Fixed sized architectures typically use a few methods to load large constants:
1) movi #r1, Imm8 ; // Here Imm8 or ImmX is simply X least significant bits
2) movhi #r1, Imm16 ; // Here Imm16 loads the 16 MSB of the register
3) load #r1, (PC + ImmX); // use PC-relative address to put constant in code
4) movn #r1, Imm8 ; // load the inverse of Imm8 (for signed constants)
5) mov(i/n) #1, Imm8 << N; // where N=0,8,16,24
Variable sized architectures OTOH can put all the constants in a single instruction:
xx xx xx 00 10 00 00 11 11 11 00 ; // assuming that it takes 3 bytes to encode
; // the instruction and the addressing mode
; added with 4 bytes to encode the 4096 and 4 bytes to encode 0x00111111
The address had to be split in two parts because this specific constant cannot be loaded into a register with a single instruction.
The ARM documentation specifies limitations for the immediate constants allowed in some instructions (such as MOV
):
In ARM instructions, constant can have any value that can be produced
by rotating an 8-bit value right by any even number of bits within a
32-bit word.
In 32-bit Thumb-2 instructions, constant can be:
Any constant that can be produced by shifting an 8-bit value left by
any number of bits within a 32-bit word.
Any constant of the form 0x00XY00XY.
Any constant of the form 0xXY00XY00.
Any constant of the form 0xXYXYXYXY.
The value 111111
(1B207
in hex) can't be represented as any of the above, so the compiler had to split it.
110592
is 1B000
so it fulfills the first condition (an 8-bit value 0x1B rotated left by 12 bits) and can be loaded using MOV
instruction.
The STR
instruction, on the other hand, has a different set of limitations for the offsets used. In particular, 519 (0x207) falls into the -4095 to 4095 range allowed for the word store/load in ARM mode.

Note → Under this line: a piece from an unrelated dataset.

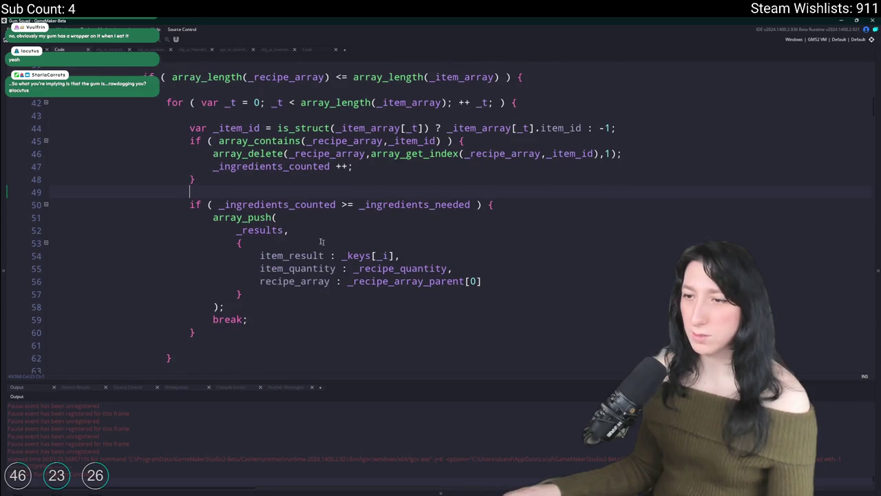
pyautogui.scroll(5, 329, 255)
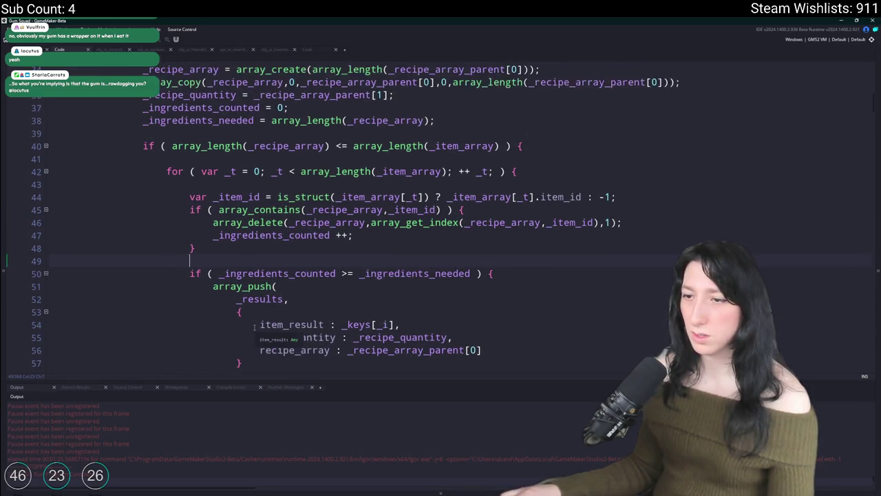
pyautogui.scroll(-4, 316, 237)
pyautogui.scroll(-5, 311, 326)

In this specific case the compiler managed to split the constant in only two parts. If your immediate has more bits, it may have to generate even more instructions, or use a literal pool load. For example, if I use 0xABCDEF78
, I get this (for ARMv7):
movw r3, #61439
movt r3, 43981
mov r2, #4096
str r2, [r3, #-135]
mov r0, #0
bx lr
For architectures without MOVW/MOVT (e.g. ARMv4), GCC seems to fall back to literal pool:
mov r2, #4096
ldr r3, .L2
str r2, [r3, #-135]
mov r0, #0
bx lr
.L3:
.align 2
.L2:
.word -1412567041
The compiler is probably taking advantage of ARM immediate value encoding to reduce code size. Basically 110592 is 0x1B << 12
and this enables some simplifications. Take a look at the output from arm-none-eabi-objdump -d
of your program to check the length of each instruction.